_Activity_
Please copy out each line of the entries in which "teapot" appears.

_Material provided_
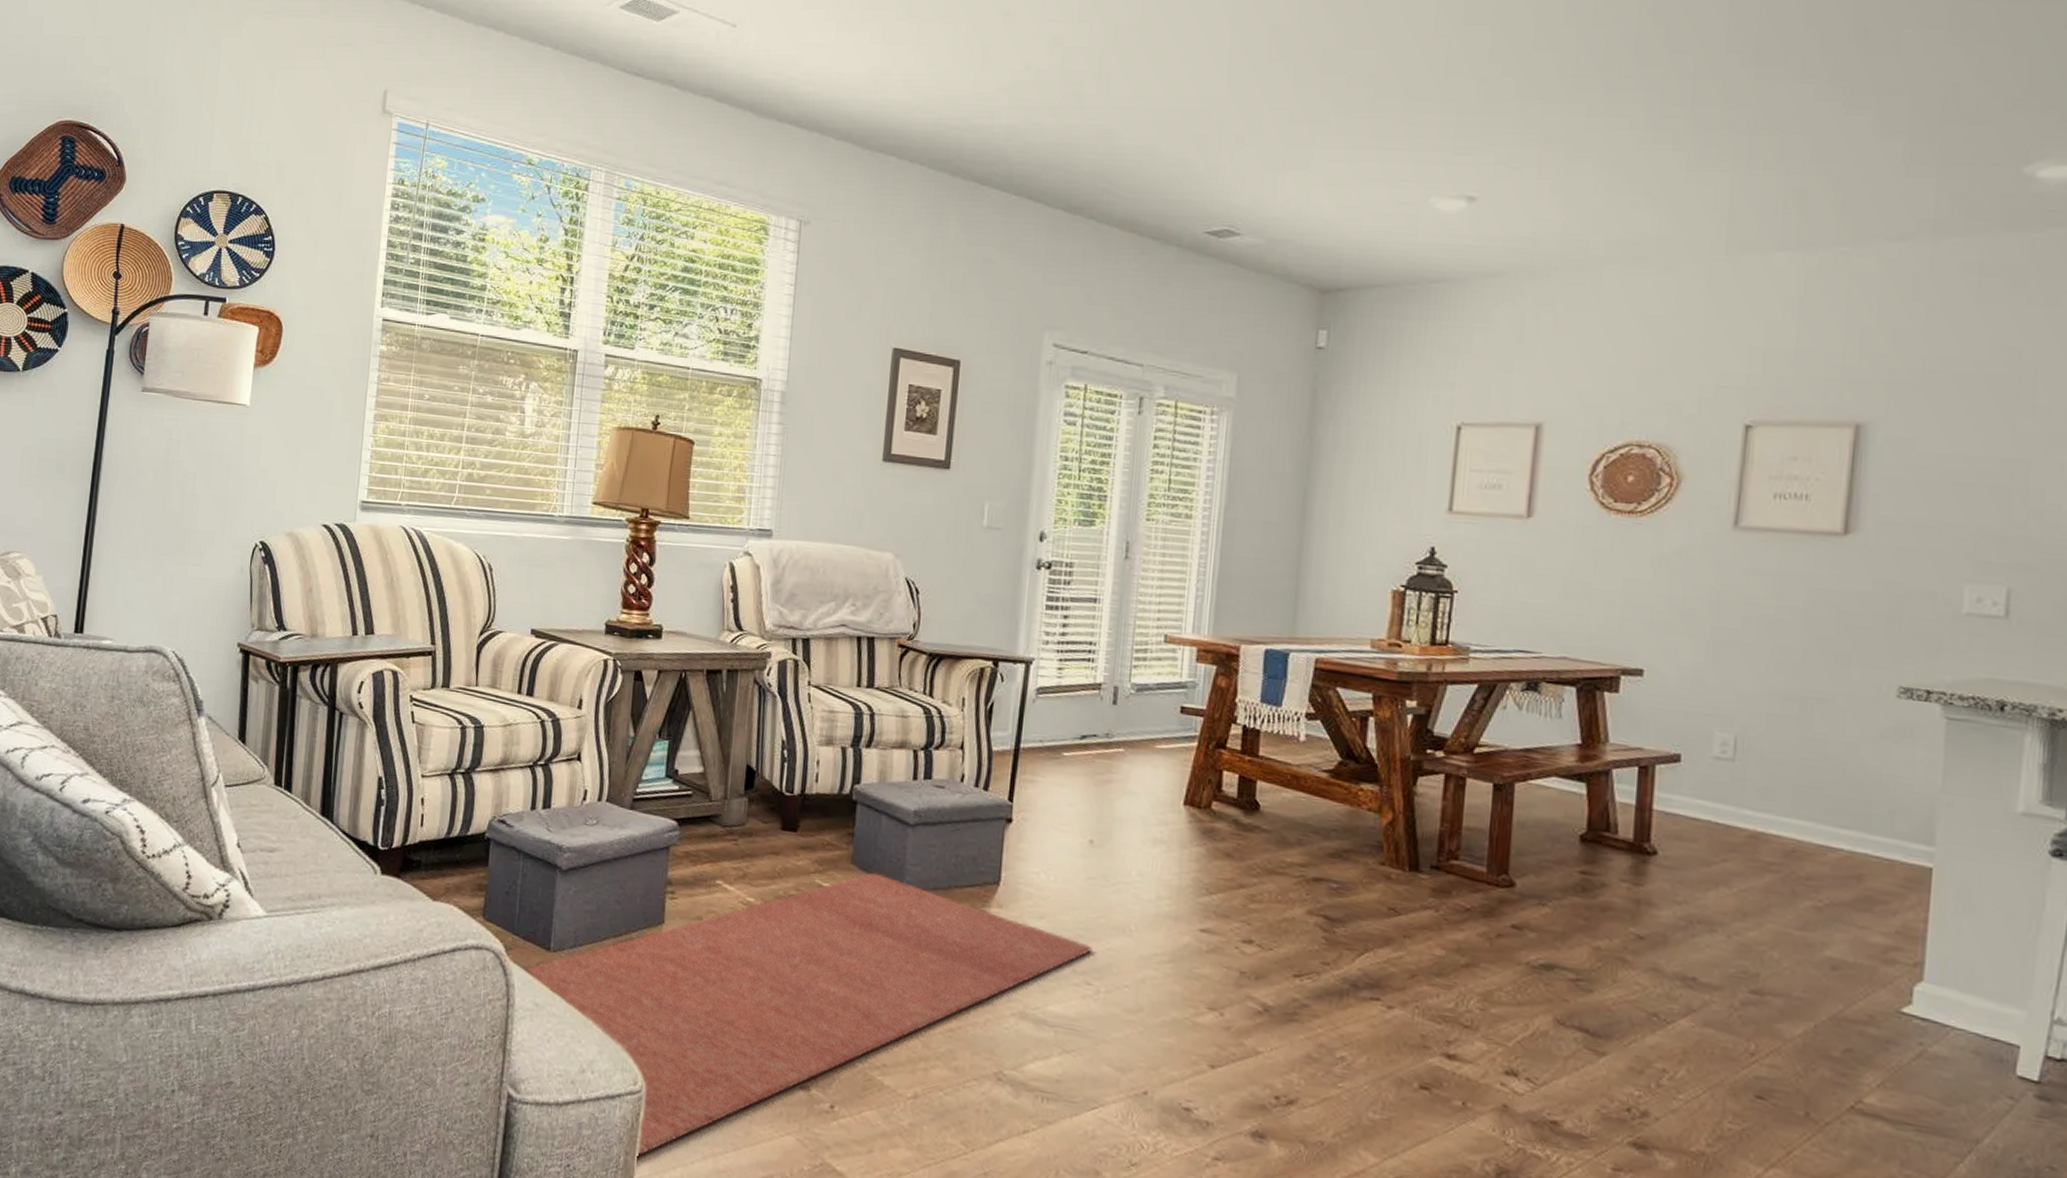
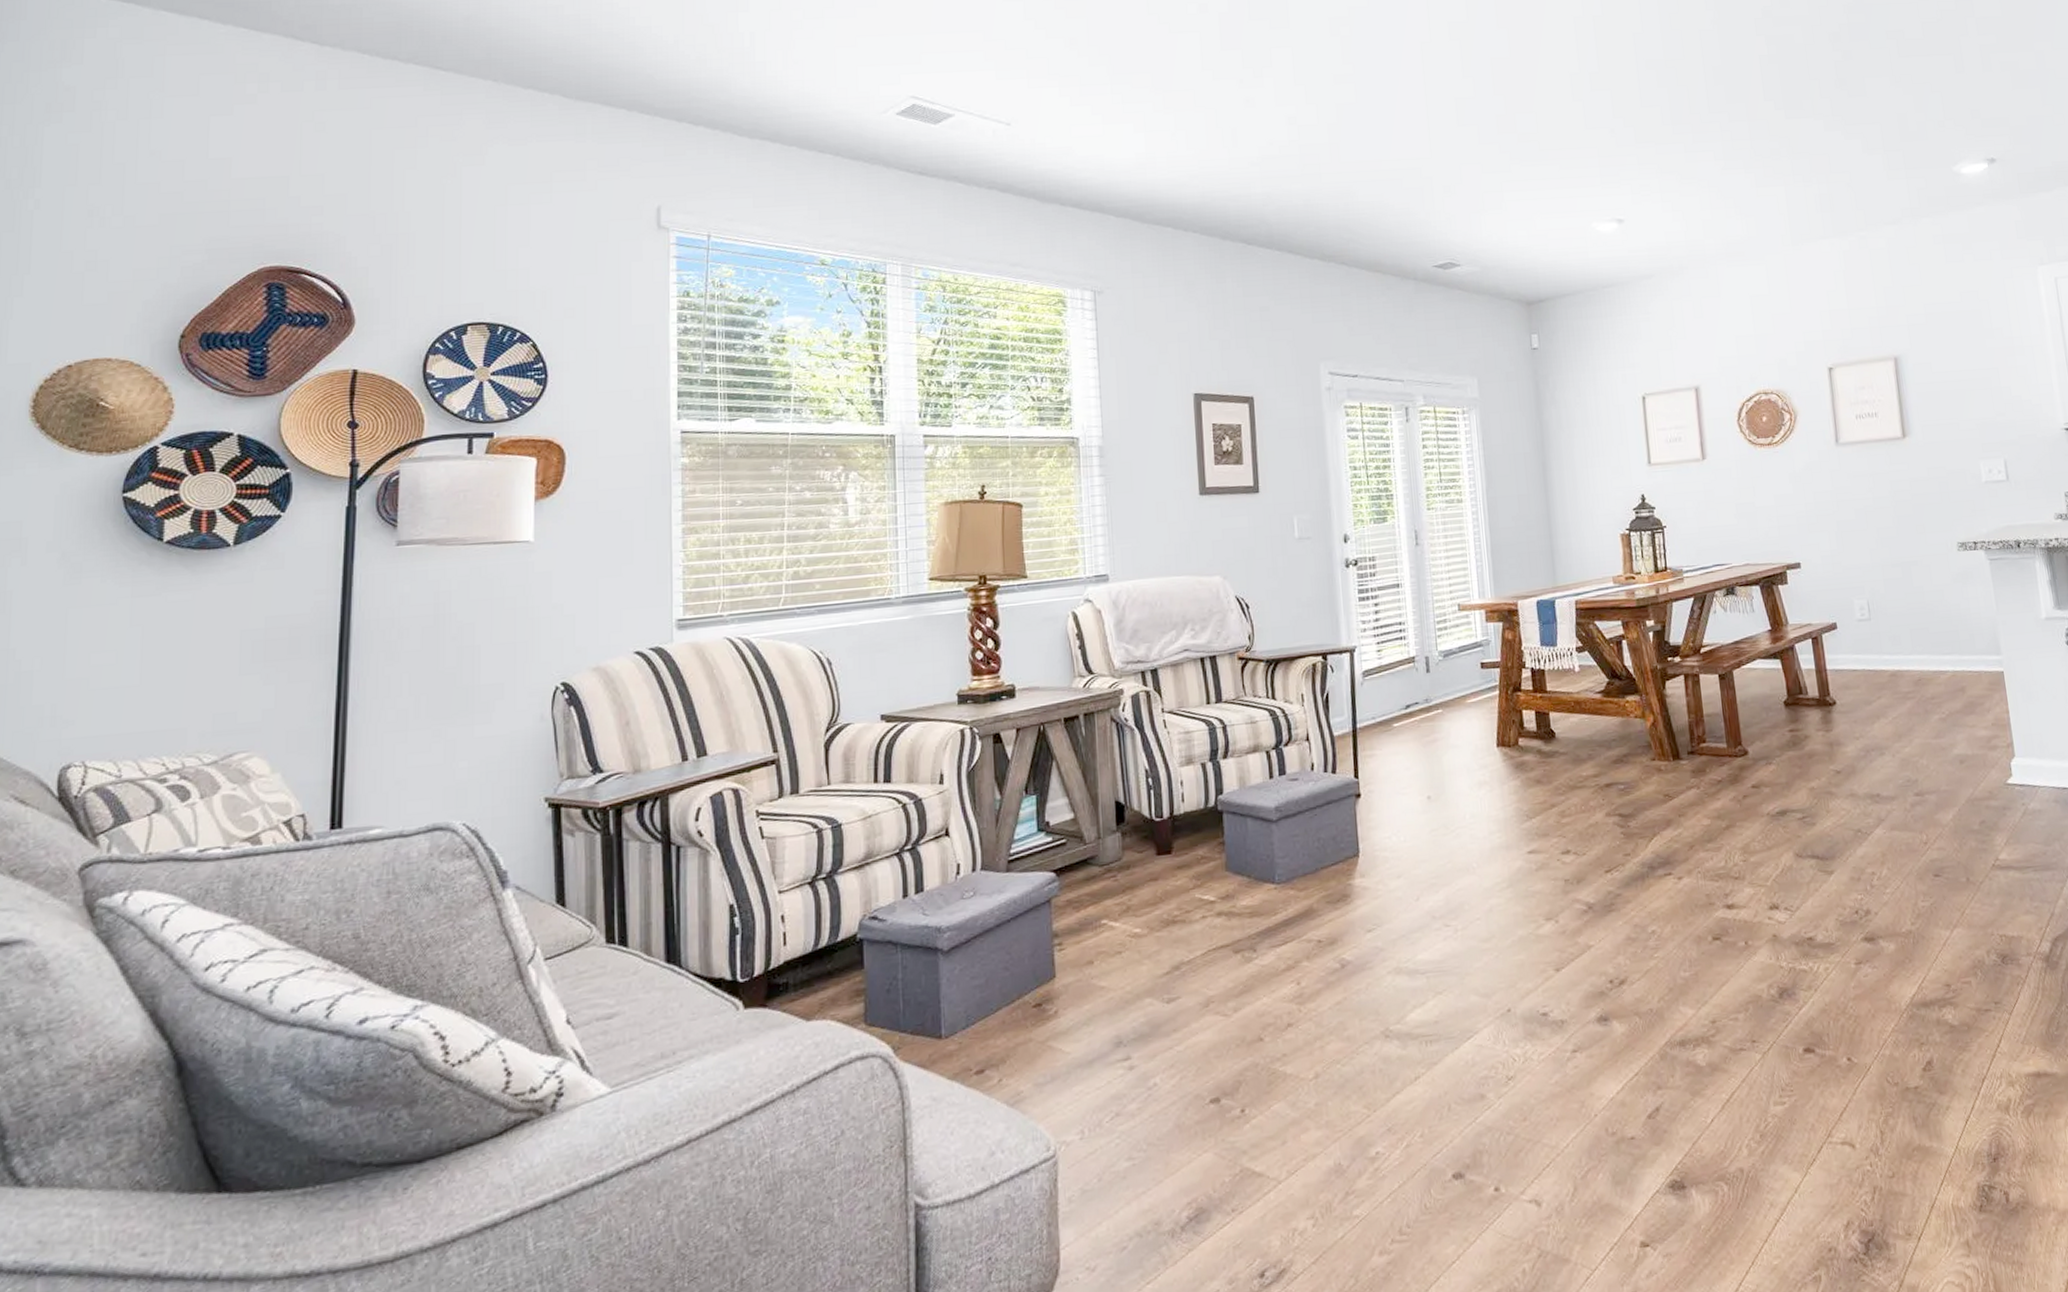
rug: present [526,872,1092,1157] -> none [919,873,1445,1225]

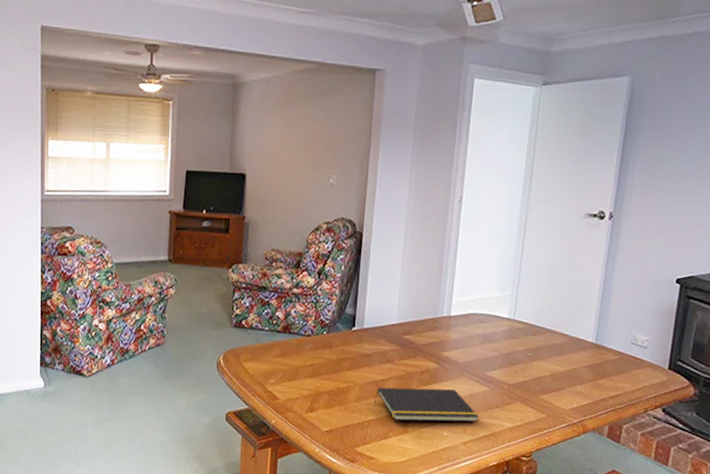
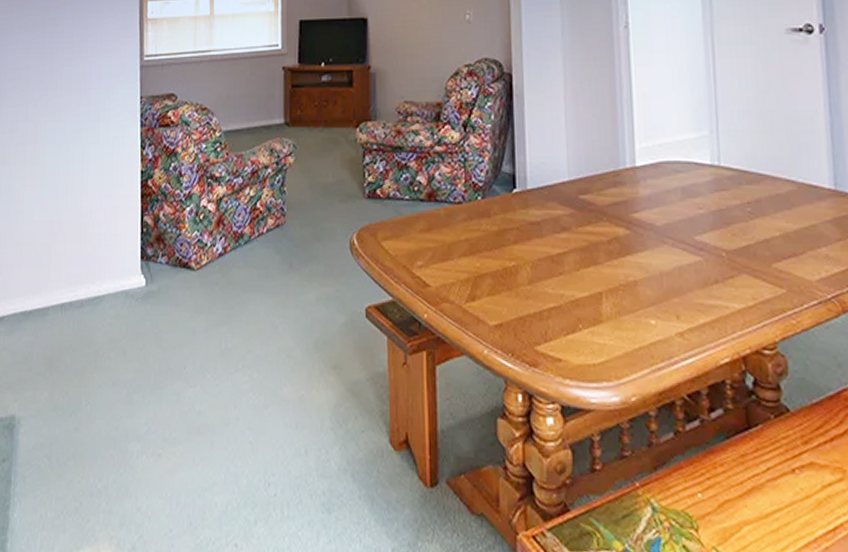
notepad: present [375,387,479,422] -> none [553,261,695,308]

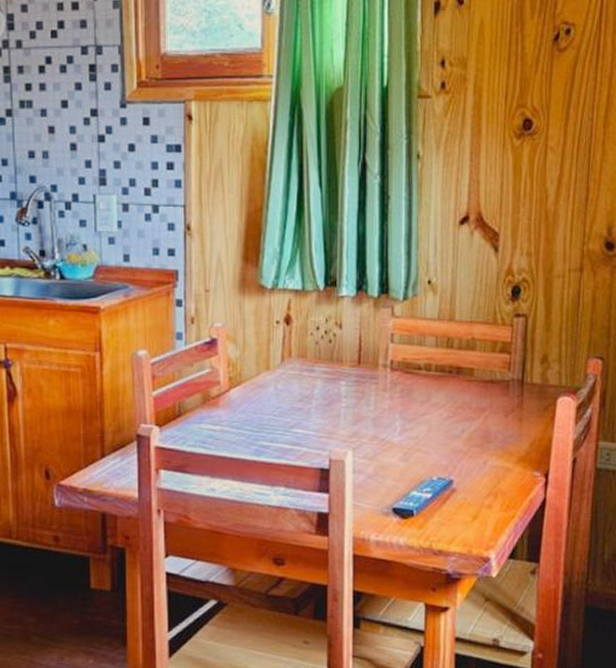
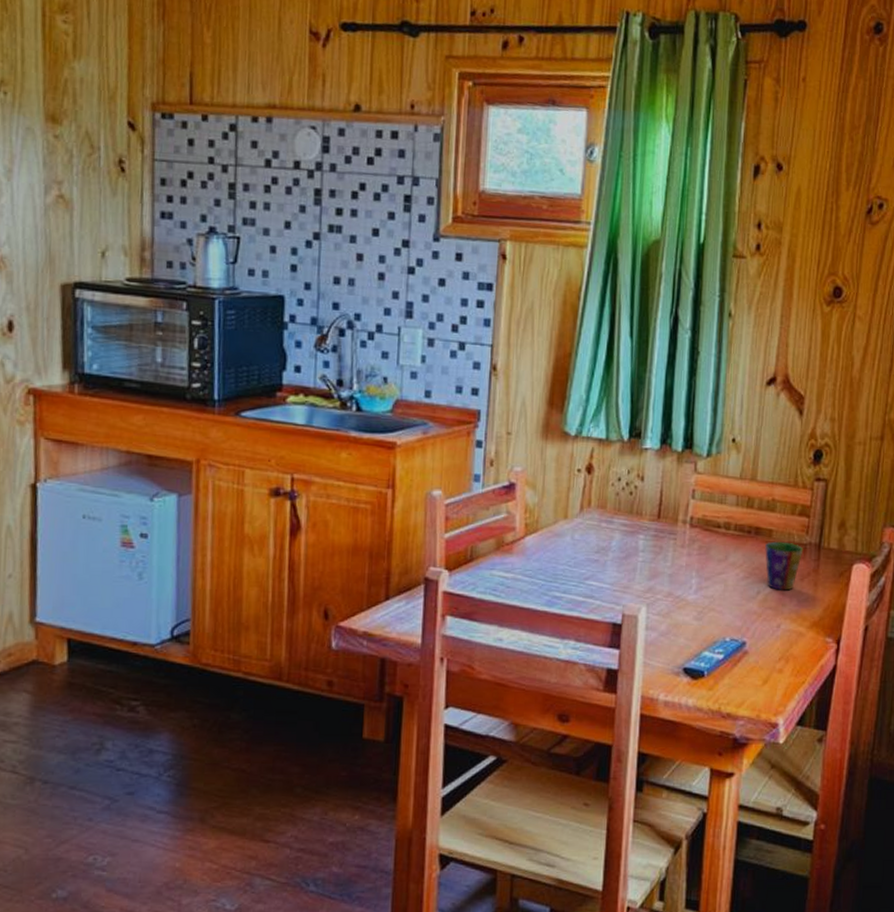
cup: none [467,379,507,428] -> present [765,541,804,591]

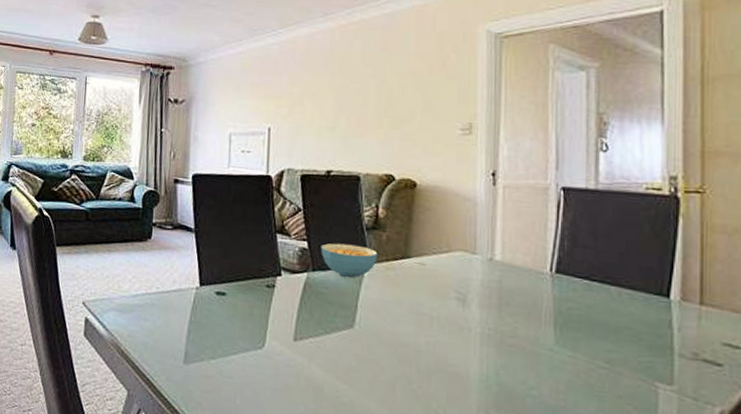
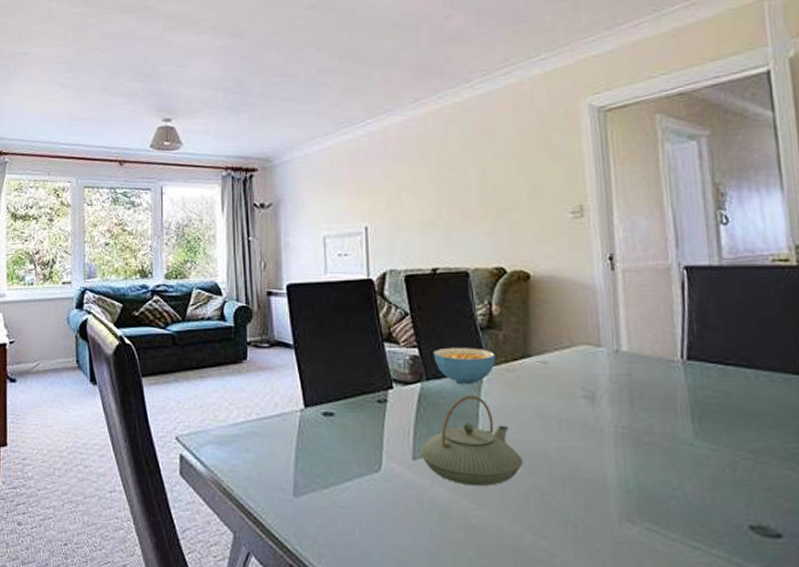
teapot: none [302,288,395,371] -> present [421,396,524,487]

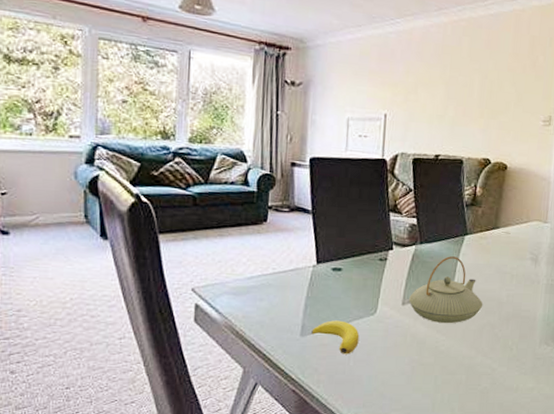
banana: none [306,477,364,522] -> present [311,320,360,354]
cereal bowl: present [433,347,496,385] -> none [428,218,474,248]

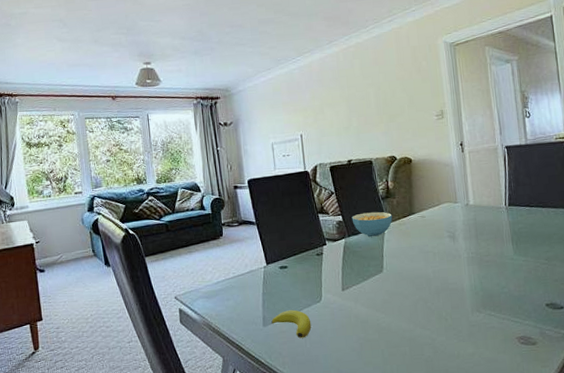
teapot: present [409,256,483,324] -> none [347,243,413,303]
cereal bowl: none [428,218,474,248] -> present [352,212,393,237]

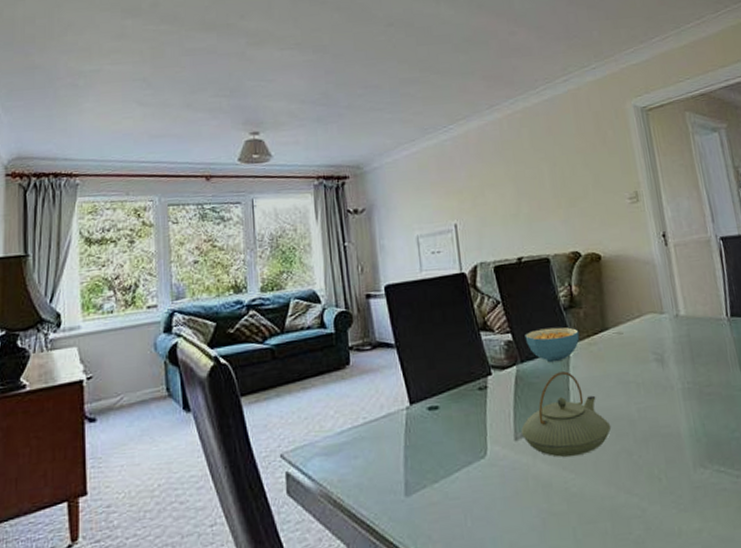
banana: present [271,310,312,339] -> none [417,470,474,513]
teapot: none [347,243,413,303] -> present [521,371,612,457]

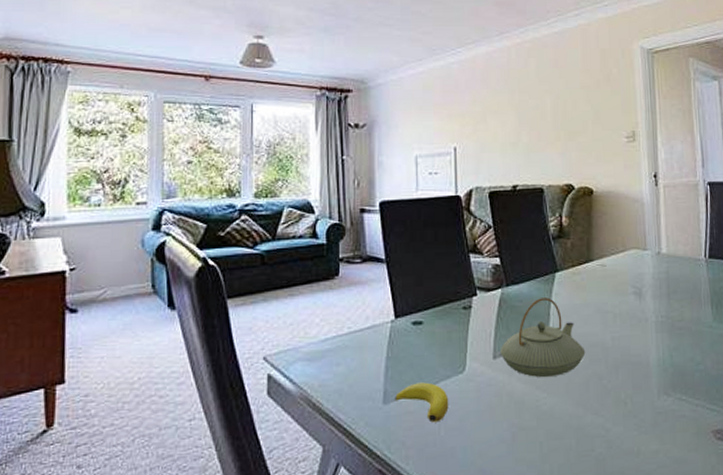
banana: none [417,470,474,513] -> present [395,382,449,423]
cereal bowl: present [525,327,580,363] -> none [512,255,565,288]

_Task result_
teapot: none [302,288,395,371] -> present [421,396,524,487]
teapot: present [409,256,483,324] -> none [347,243,413,303]
teapot: none [347,243,413,303] -> present [521,371,612,457]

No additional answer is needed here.